[Extract provided]
Graph Employment Rate Aged 25 54 All Persons for the United States© FRED St Louis Fed

I must say, when I look at this graph I find it very hard to understand the thought of all the economists who confidently claim to know that the bulk of the decline in the employment-to-adult-population ratio since 2000 is demographic and sociological. 4/5 of the decline in the overall ratio since 2000 is present in the prime-age ratio. More than 5/8 of the decline in the overall ratio since 2007 is present in the prime-age ratio.

It thus looks very much to me like the effects of slack demand–both immediate, and knock-on effects via hysteresis. And what demand has done, demand can undo. Perhaps it cannot be done without breaching the 2%/year inflation target, but:

  • That 2%/year inflation target is supposed to be an average, not a ceiling.
  • Since 2008:1, inflation has averaged not 2%/year but 1.47%/year.
  • There is thus a cumulative inflation deficit of 4.22%-point-years available for catch-up. And
  • The 2%/year inflation target was extremely foolish to adopt–nobody sane in the mid- or late-1990s or in the early- or mid-2000s would have argued for adopting it had they foreseen 2007-9 and what has happened since.
Consumer Price Index for All Urban Consumers All Items FRED St Louis Fed

Must-Read Pre-Liftoff Lollapalooza: Jared Bernstein: Will Inflation Really Snap Back Once “Temporary Factors” Abate?

Must-Read Pre-Liftoff Lollapalooza: Even if there were no model uncertainty, the asymmetry of the situation would lead a rational optimizing policymaker to keep interest rates at zero until the need for liftoff was undeniable. With model uncertainty, a rational optimizing policymaker would keep interest rates at zero for considerably longer…

Jared Bernstein: Will Inflation Really Snap Back Once “Temporary Factors” Abate?: “I noted the Fed’s theory of the case as to why inflation isn’t accelerating…

…temporary factors, including low, low oil prices and the strong dollar, are blocking the usual signal…. [But] it’s not just that inflation isn’t picking up as output gaps close and unemployment falls. Inflation didn’t fall as much as expected when such activity gaps were much wider…. Blanchard, Cerutti, and Summers… a flat slope of the Phillips curve… ain’t exactly a new development…. The slope of the PC has been low for a decade… about 0.2, well below it’s historical levels in the 70s and 80s…. Larry Ball, in commenting on BCS, runs particularly transparent models and finds more stable, significant PC coefficients (though they are of the same magnitude as BCS)…. However, [he] do[es] not give much support to the view that the flat PC is temporarily low as a function of a few unique factors…. Inflation hawks, pull in your talons!

[Data supplied]
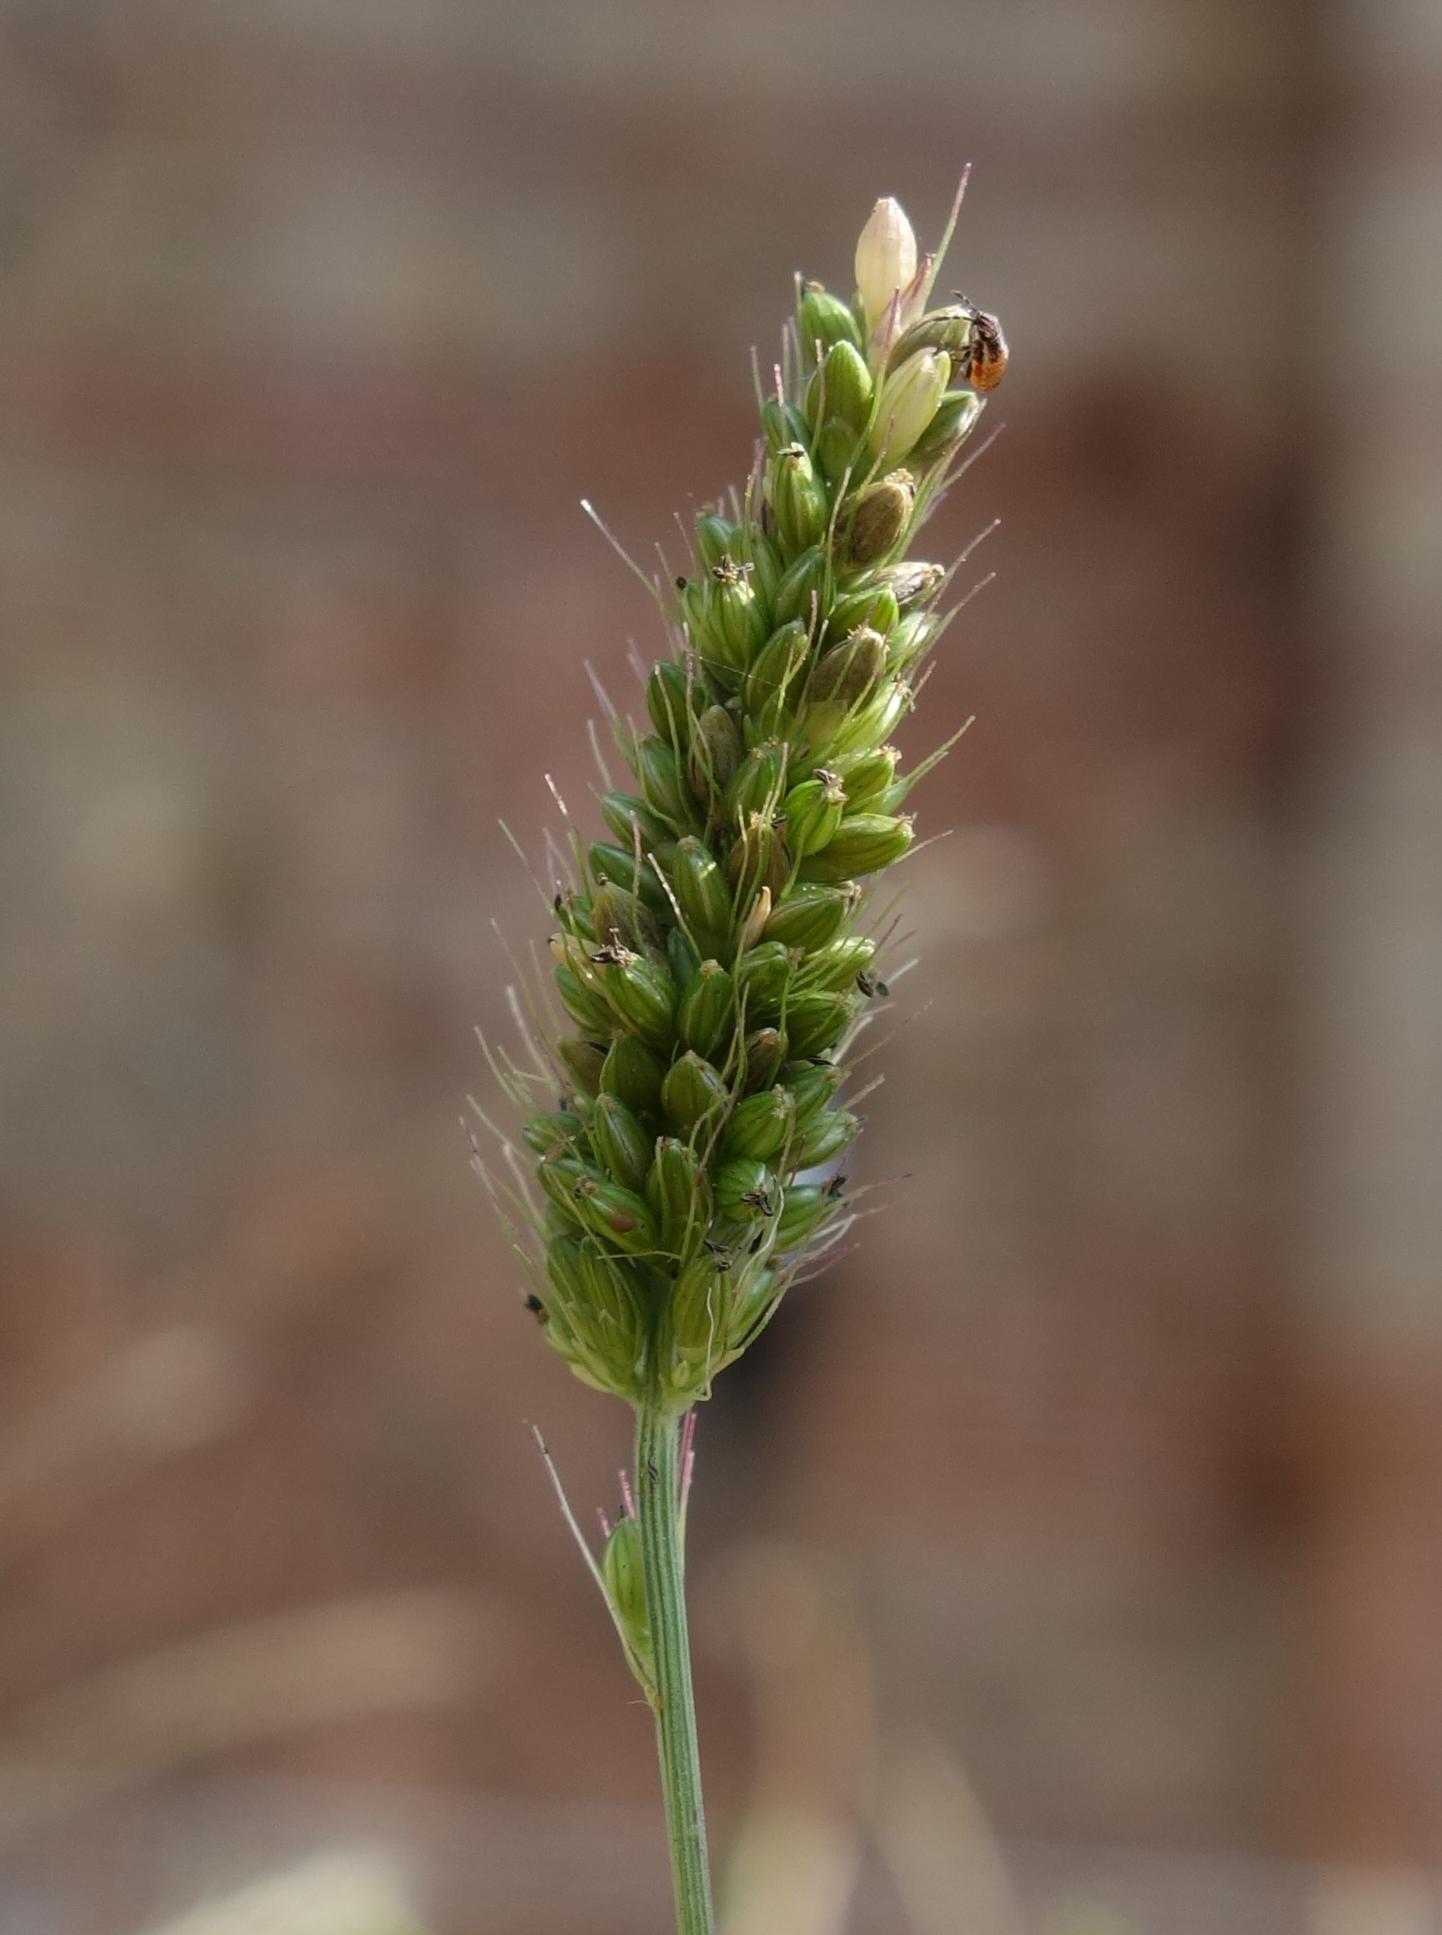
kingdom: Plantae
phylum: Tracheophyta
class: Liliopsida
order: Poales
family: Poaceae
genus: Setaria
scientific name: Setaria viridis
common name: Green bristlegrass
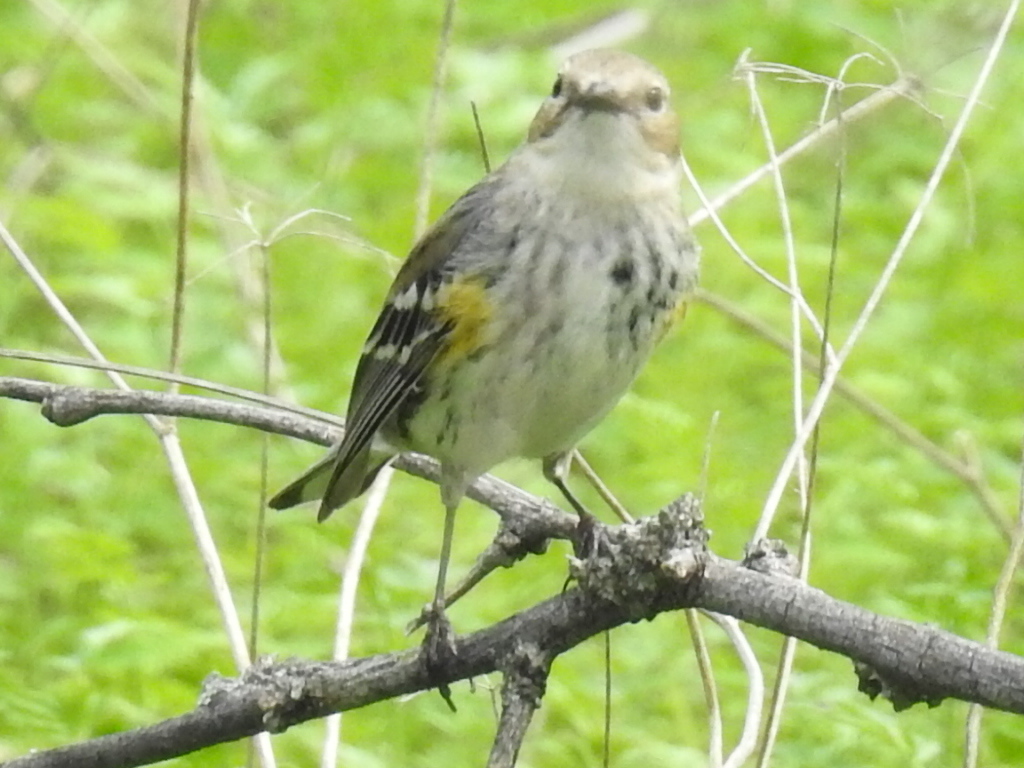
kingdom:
---
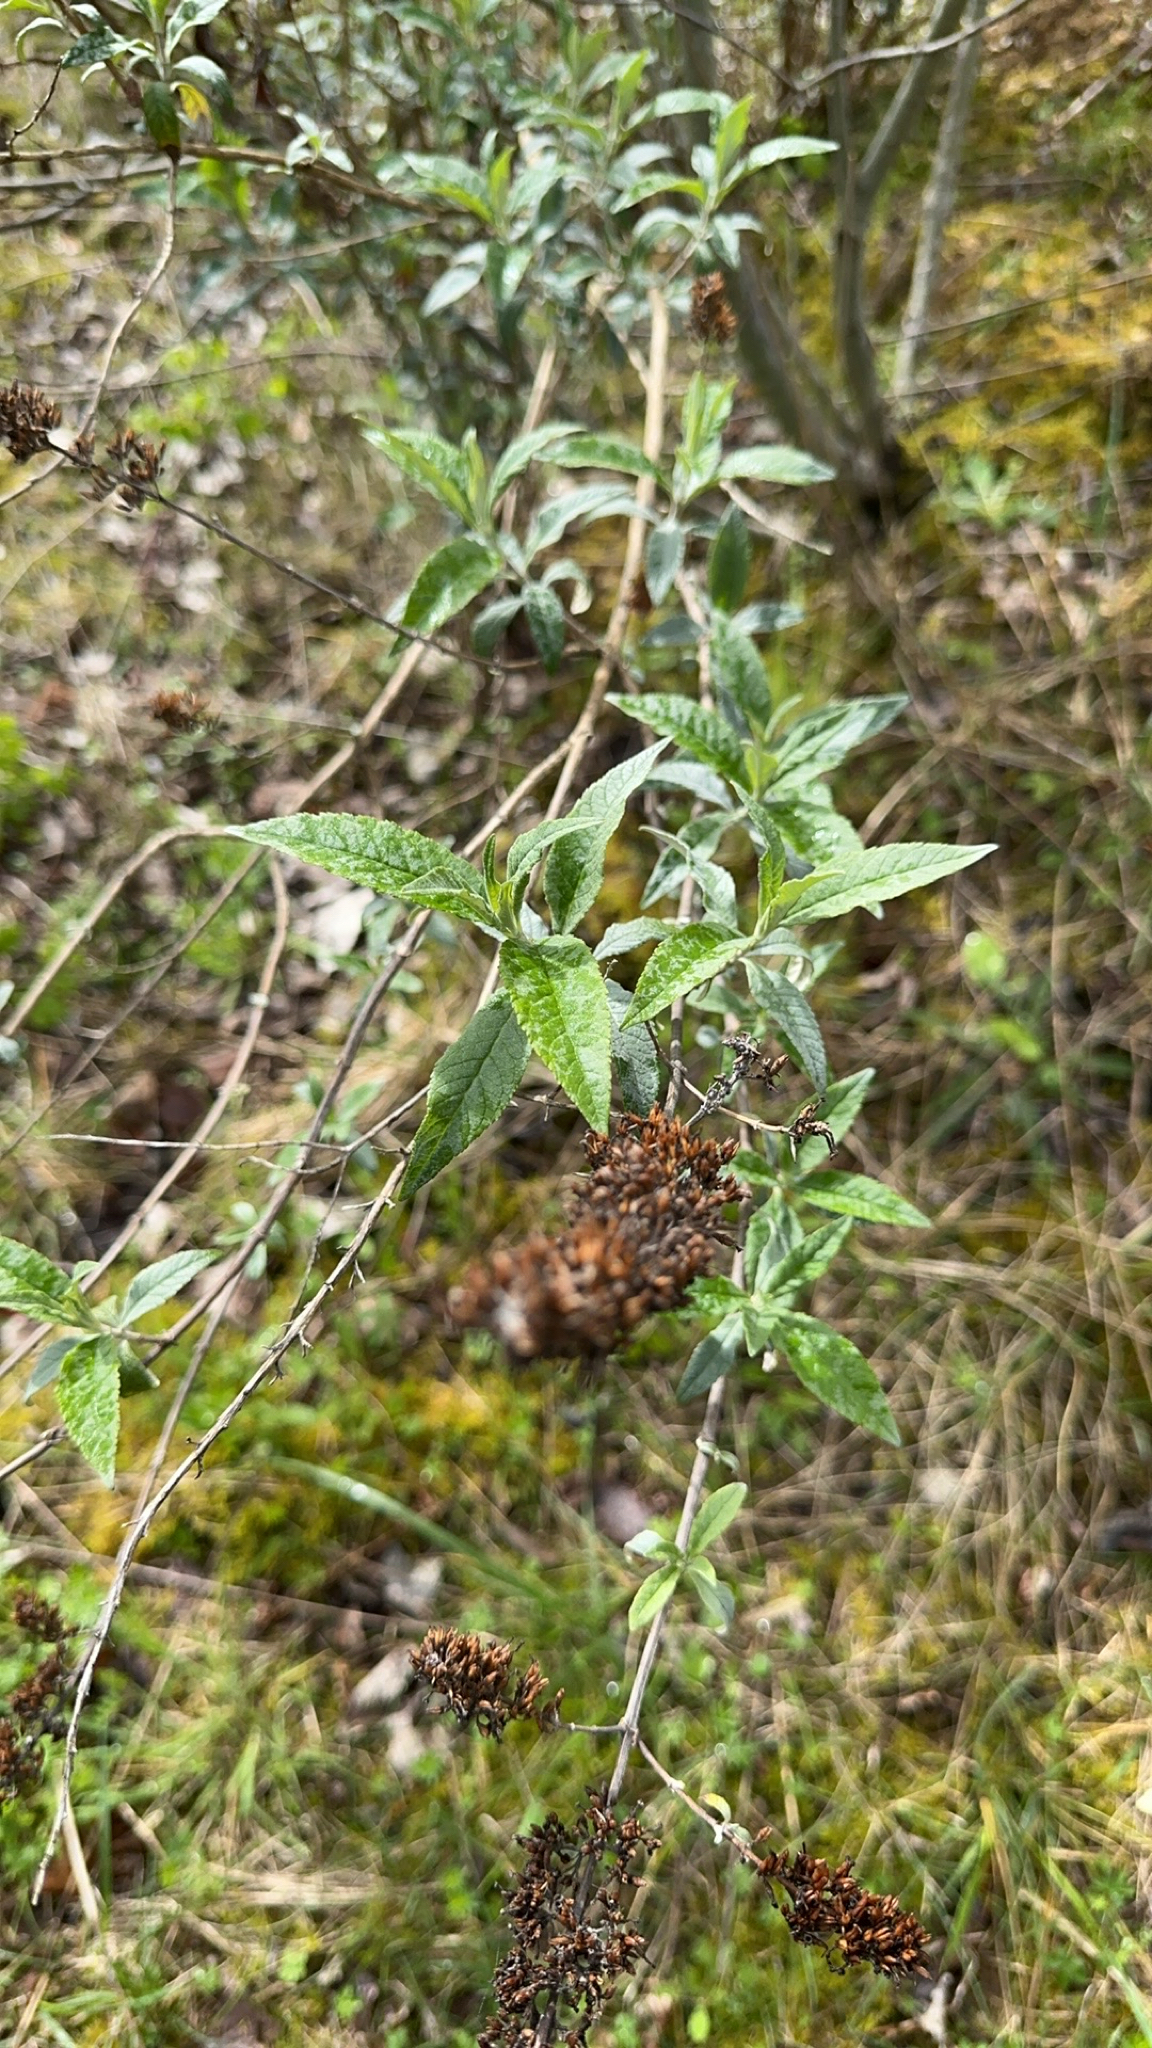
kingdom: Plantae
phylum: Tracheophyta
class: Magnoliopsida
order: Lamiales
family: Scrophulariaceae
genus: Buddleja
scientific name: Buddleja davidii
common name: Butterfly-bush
==
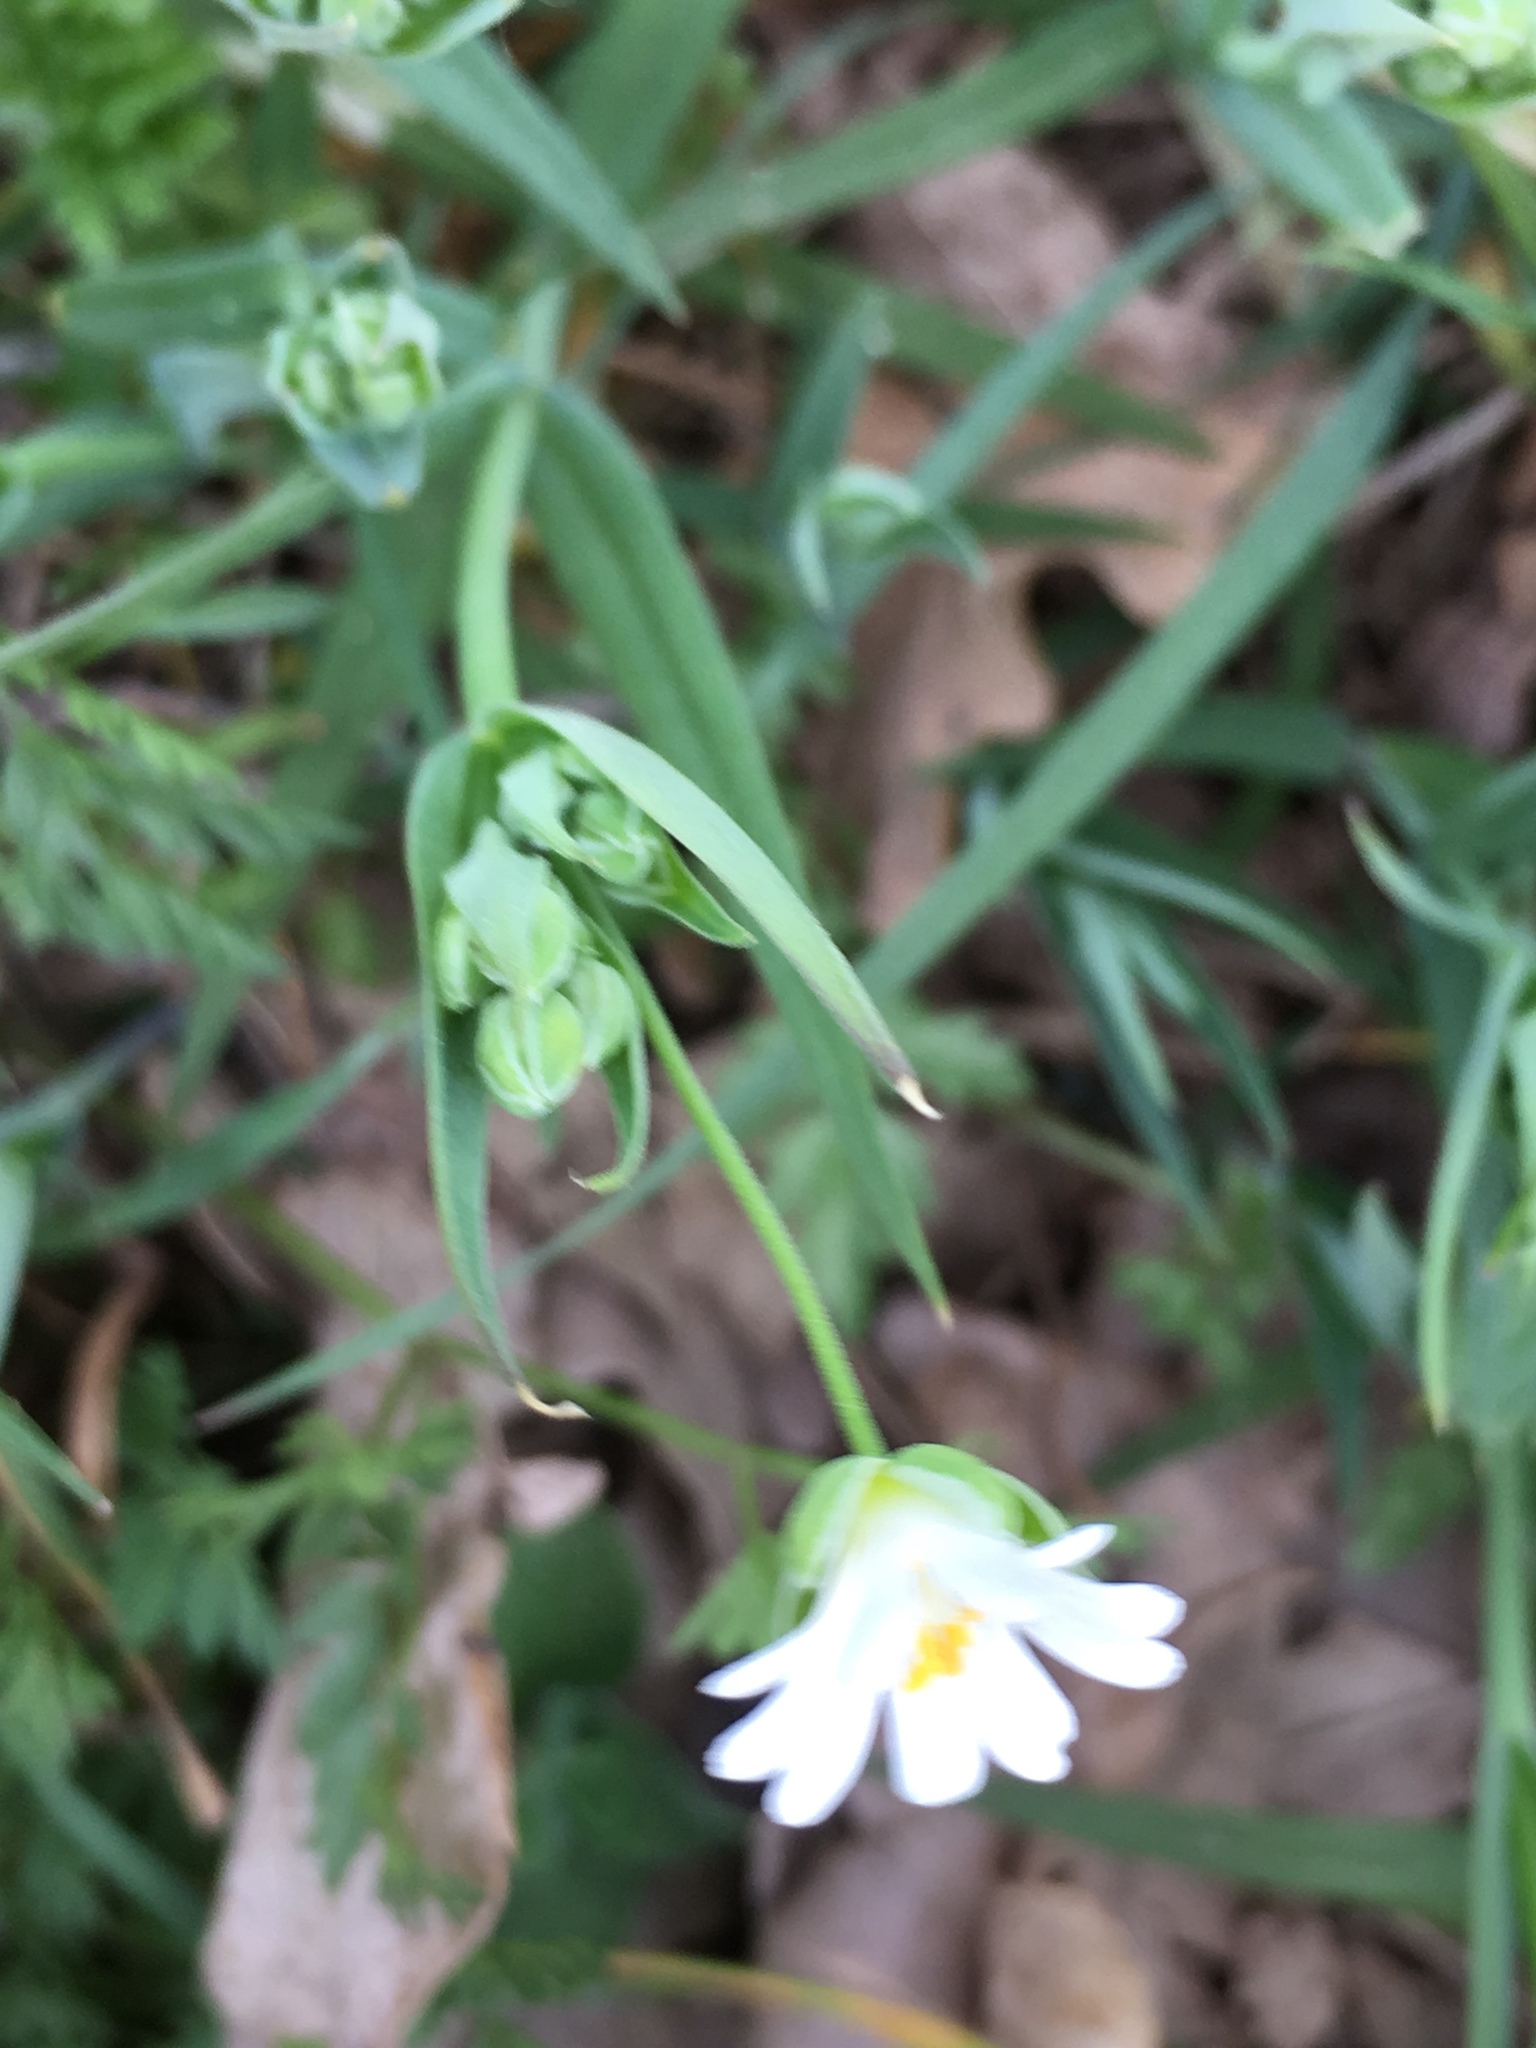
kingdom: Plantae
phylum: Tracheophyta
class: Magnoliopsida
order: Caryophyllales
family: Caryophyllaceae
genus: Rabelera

[Task set]
• a. In the commentary on employment and inflation, what has inflation averaged per year since 2008:1?
• b. Name every person mentioned by name in the commentary on employment and inflation.
• c. Write a continuation of the commentary on employment and inflation, picking up right after its final sentence.
The records have no connection to the commentary on employment and inflation.

[Per-task outputs]
• a. 1.47% per year.

• b. Jared Bernstein, Blanchard, Cerutti, Summers, Larry Ball

• c.
Must-Read: Jared Bernstein: Models of the Minimum Wage

Must-Read: The economics of the regulation of natural monopolies tells us that such entities reduce utility by artificially restricting what they produce in order to improve their terms-of-trade and profits–and that one tool to deal with this is rate regulation. The Card-Krueger and other evidence on low-wage employment suggests the same rationale for the minimum wage:

Jared Bernstein: Models of the Minimum Wage: “We can introduce some ideas… that comport a bit more with reality…

…In the low-wage labor market… workers/employers are not that responsive in terms of employment to changes in wages (dlog(emp)/dlog(wage)=small number like -0.1 to -0.3, or something…). When you draw inelastic supply and demand curves, you end up predicting a lot less unemployment…. If this model is more accurate, significant estimates of job loss effects are hard to pull out of the data. Which they are…. [The world is] trying to tell us something about low-wage workers and their employers’ tempered responsiveness to increases in the wage floor…. There’s [also] a model… [of a] a monopsony labor market…. The monopsony model may sound arcane—the classic example is the one-company coal town–but it may not be too much of a reach to conclude that the low-wage labor market in a given town or city works kind of like this…. The competitive model as conventionally drawn is misleading. Economic models vastly simplify… can yield some insights…. But at the end of the day… when the theory doesn’t match the evidence, trust the evidence.